The Loculus team maintain a customizable processing pipeline which uses [Nextclade](../../introduction/glossary/#nextclade) to align sequences to a reference and generate statistics, which is discussed in more detail below.

Using an existing pipeline is the fastest way to get started with Loculus, but it is also easy to develop new pipelines that use custom tooling and logic. The [preprocessing pipeline specification](https://github.com/loculus-project/loculus/blob/main/preprocessing/specification.md) describes the interface between a pipeline and the [Loculus backend server](../introduction/glossary.md#backend) and you can take a look at the code of the ["dummy pipeline"](https://github.com/loculus-project/loculus/tree/main/preprocessing/dummy) and the [Nextclade-based pipeline](https://github.com/loculus-project/loculus/tree/main/preprocessing/nextclade) (both examples are written in Python but it is possible to implement preprocessing pipelines in any programming language).

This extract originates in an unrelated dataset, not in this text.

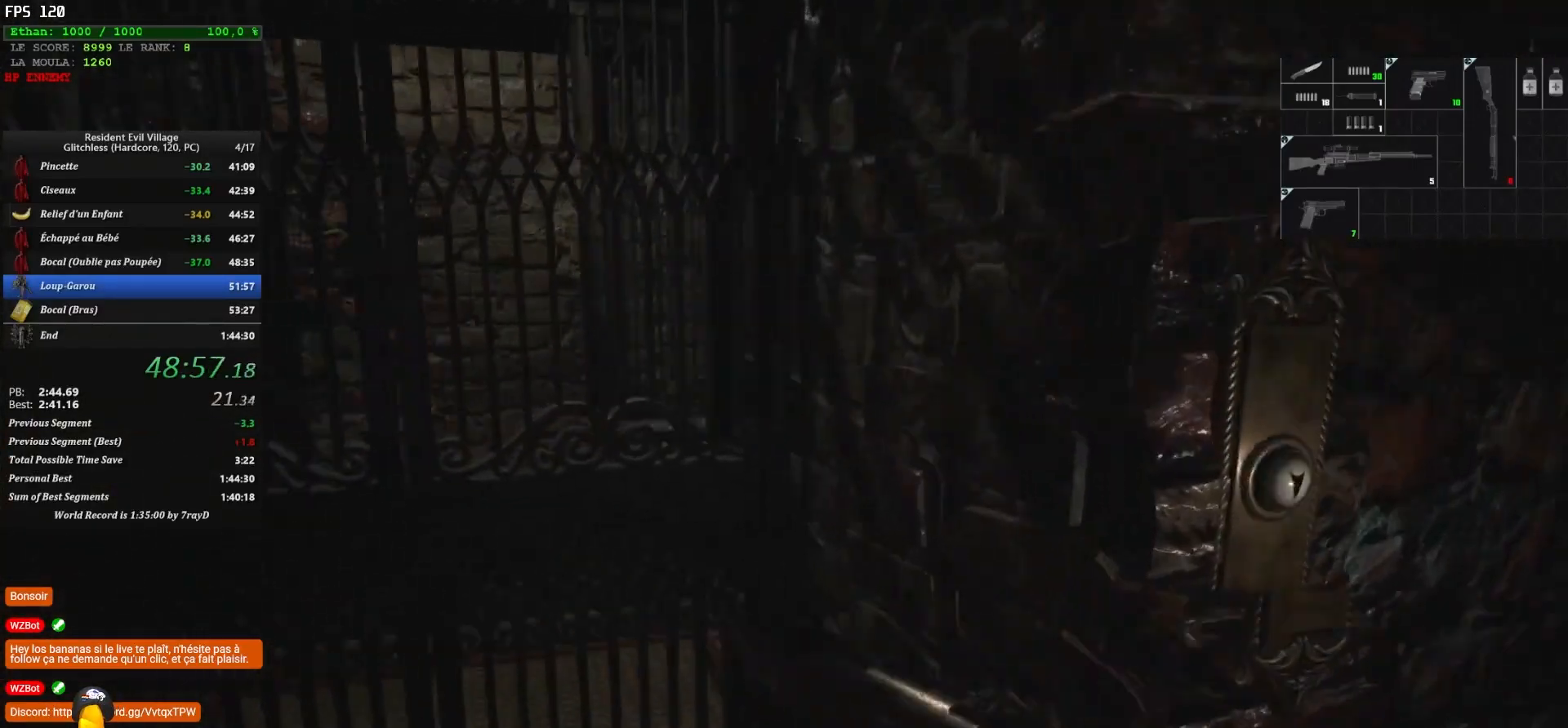
{"keys": ["q", "shift", "z"], "mouse": [], "mouse_move": "right", "events": []}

If you have developed a pipeline and would like it to be added to this list, please contact us!

## Nextclade-based pipeline

_Maintained by the Loculus team_

This pipeline supports all [schemas](../introduction/glossary/#schema) where each segment has one unique reference that it should be aligned to, e.g. the [one organism, multi-segment schema](./schema-designs.md#one-organism-for-everything) and the [multi-organism schema](./schema-designs.md#multiple-clearly-separated-organisms-each-with-one-reference).

This pipeline uses [nextclade run](https://docs.nextstrain.org/projects/nextclade/en/stable/user/nextclade-cli/reference.html#nextclade-run) for alignment, mutation calling, and quality checks. It relies on an existing [Nextclade dataset](https://docs.nextstrain.org/projects/nextclade/en/stable/user/datasets.html) with the same reference genome as the one used by Loculus, `nextclade` will also perform clade assignment and phylogenetic placement if the `dataset` includes this information. To use this pipeline for new pathogens, check if there is already an existing nextclade dataset for that pathogen [here](https://github.com/nextstrain/nextclade_data/tree/master/data), or follow the steps in the [dataset creation guide](https://github.com/nextstrain/nextclade_data/blob/master/docs/dataset-creation-guide.md) to create a new dataset. For example for mpox we use [nextstrain/mpox/all-clades](https://github.com/nextstrain/nextclade_data/tree/master/data/nextstrain/mpox/all-clades), defined in the `values.yaml` as:

```yaml
preprocessing:
- configFile:
nextclade_dataset_name: nextstrain/mpox/all-clades
```
Additionally the pipeline performs checks on the metadata fields. The checks are defined by custom preprocessing functions in the `values.yaml` file. These checks can be applied to and customized for other metadata fields, see [Preprocessing Checks](https://github.com/loculus-project/loculus/blob/main/preprocessing/nextclade/README.md#preprocessing-checks) for more info.

In the default configuration the pipeline performs:
* **type checks**: Checks that the type of each metadata field corresponds to the expected `type` value seen in the config (default is string).
* **required value checks**: Checks that if a field is required, e.g. `required` field in config is true, that that field is not None.
* **INSDC-accepted country checks**: Using the `process_options` preprocessing function checks that the `geo_loc_country` field is set to an [INSDC-accepted country](https://www.ebi.ac.uk/ena/browser/api/xml/ERC000011) option.

The pipeline also formats metadata fields:
* **process date**: Takes a date string and returns a date field in the "%Y-%m-%d" format.
* **parse timestamp**: Takes a timestamp e.g. 2022-11-01T00:00:00Z and returns that field in the "%Y-%m-%d" format.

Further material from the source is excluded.